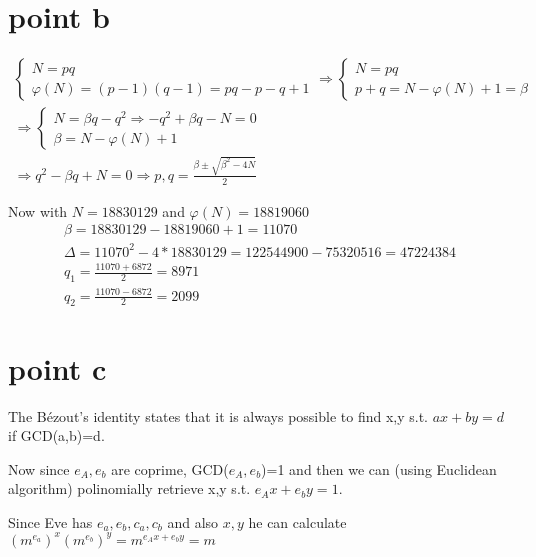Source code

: \newpage
\section{point b}

\begin{gather*}
    \begin{cases}
        N=pq \\
        \varphi(N)=(p-1)(q-1)=pq-p-q+1
        \end{cases}
        \Rightarrow
    \begin{cases}
            N=pq\\
            p+q=N-\varphi(N)+1=\beta 
    \end{cases}\\
    \Rightarrow
    \begin{cases}
            N=\beta q -q^2 \Rightarrow -q^2+\beta q-N=0\\
            \beta=N-\varphi(N)+1
    \end{cases}\\
    \Rightarrow q^2-\beta q+N=0 \Rightarrow p,q=\frac{\beta \pm \sqrt{\beta^2-4N}}{2}
\end{gather*}

Now with $N= 18830129$ and $\varphi(N) = 18819060$\\

\begin{gather*}
    \beta=18830129 - 18819060 +1 = 11070\\
    \Delta=11070^2-4*18830129=122544900-75320516=47224384\\
    q_1=\frac{11070+6872}{2}=8971\\
    q_2=\frac{11070-6872}{2}=2099
\end{gather*}

\section{point c}

The Bézout’s identity states that it is always possible to find x,y s.t. 
$ax+by=d$ if GCD(a,b)=d.

Now since $e_A,e_b$ are coprime, GCD($e_A,e_b$)=1 and then we can (using Euclidean algorithm) polinomially retrieve x,y s.t. $e_A x + e_b y =1$.

Since Eve has $e_a,e_b,c_a,c_b$ and also $x,y$ he can calculate $(m^{e_a})^x (m^{e_b})^y=m^{e_A x + e_b y}=m$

[What to do]
Repeat the listing verbatim, pictures excluded.

[Expected answer]
Source code

: \newpage
\section{point b}

\begin{gather*}
    \begin{cases}
        N=pq \\
        \varphi(N)=(p-1)(q-1)=pq-p-q+1
        \end{cases}
        \Rightarrow
    \begin{cases}
            N=pq\\
            p+q=N-\varphi(N)+1=\beta 
    \end{cases}\\
    \Rightarrow
    \begin{cases}
            N=\beta q -q^2 \Rightarrow -q^2+\beta q-N=0\\
            \beta=N-\varphi(N)+1
    \end{cases}\\
    \Rightarrow q^2-\beta q+N=0 \Rightarrow p,q=\frac{\beta \pm \sqrt{\beta^2-4N}}{2}
\end{gather*}

Now with $N= 18830129$ and $\varphi(N) = 18819060$\\

\begin{gather*}
    \beta=18830129 - 18819060 +1 = 11070\\
    \Delta=11070^2-4*18830129=122544900-75320516=47224384\\
    q_1=\frac{11070+6872}{2}=8971\\
    q_2=\frac{11070-6872}{2}=2099
\end{gather*}

\section{point c}

The Bézout’s identity states that it is always possible to find x,y s.t. 
$ax+by=d$ if GCD(a,b)=d.

Now since $e_A,e_b$ are coprime, GCD($e_A,e_b$)=1 and then we can (using Euclidean algorithm) polinomially retrieve x,y s.t. $e_A x + e_b y =1$.

Since Eve has $e_a,e_b,c_a,c_b$ and also $x,y$ he can calculate $(m^{e_a})^x (m^{e_b})^y=m^{e_A x + e_b y}=m$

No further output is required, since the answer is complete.